A integração deste ambiente virtual nos processos comunicacionais das
relações políticas, sociais e mercadológicas traz para o panorama histórico, político
e social novas configurações que são pautadas em uma cultura tecnológica. É a
partir dessas novas configurações que sublinhamos o ciberativismo, que pode ser
traduzido como a democratização do acesso a informação e a liberdade de
expressão por meio da constituição de novos nichos de representação social e
política. “A Internet dos grupos de discussão vai inaugurar a política de vazamento
como modus operandi para fazer chegar aos diferentes usuários de todo o mundo as
informações privilegiadas sobre a situação social de regimes políticos fechados”
(MALINI; ANTOUN; 2013, p.20).
A natureza das mudanças desencadeadas pelo ciberativismo foram tão
singulares que chegou a criar uma ruptura com o modelo anterior de ativismo social.
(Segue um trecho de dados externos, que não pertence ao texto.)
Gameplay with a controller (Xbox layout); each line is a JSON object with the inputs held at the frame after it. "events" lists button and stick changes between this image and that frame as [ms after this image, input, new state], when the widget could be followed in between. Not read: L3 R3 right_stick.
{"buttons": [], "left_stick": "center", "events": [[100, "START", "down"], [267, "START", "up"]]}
O ativismo social antes do advento da Internet tinha como via midiática para
protestar os jornais impressos, revistas, rádio e televisão. O problema é que esses
meios estavam eivados de restrições e controle. Mas quando esse ativismo se
apropriou da Internet, pós Arpanet, tangenciou-se daqueles meios de comunicação
que centralizavam a informação. Nesse ato tangencial surge o ciberativismo. Para
Malini e Antoun (2013, p.21), o ciberativismo faz uso de “uma estrutura de mídia que
permite a toda informação vazar nas mais distintas comunidades virtuais”. Os
autores explanam melhor a ideia que tem sobre os diferentes tipos de ativismo
midiático, quando tecem um contraste entre midialivrismo5 de massa e
midialivrismociberativista. Como não dispomos de espaço para trazer à tona essa
questão, basta ressaltar que o ciberativismo mostra sua singularidade no fato de os
sujeitos, uma vez interfaceados por sites, blogs, perfis de redes sociais, etc.,
buscarem “fora do modus operandi dos veículos de massa produzir uma
comunicação em rede que faz alimentar novos gostos, novas agendas informativas
5Palavra formadas pela junção das palavras “mídia” e “livre”.
e novos públicos, alargando assim o espaço público midiático” (MALINI; ANTOUN;
2013, p.24).
Afirmamos, portanto, que esses primeiros movimentos de comunicação
amplificada e descentralizada são de caráter precursor. Pois, “ele [o ciberativismo]
influenciou decisivamente grande parte da dinâmica e das definições sobre os
principais protocolos de comunicação utilizados na conformação da Internet”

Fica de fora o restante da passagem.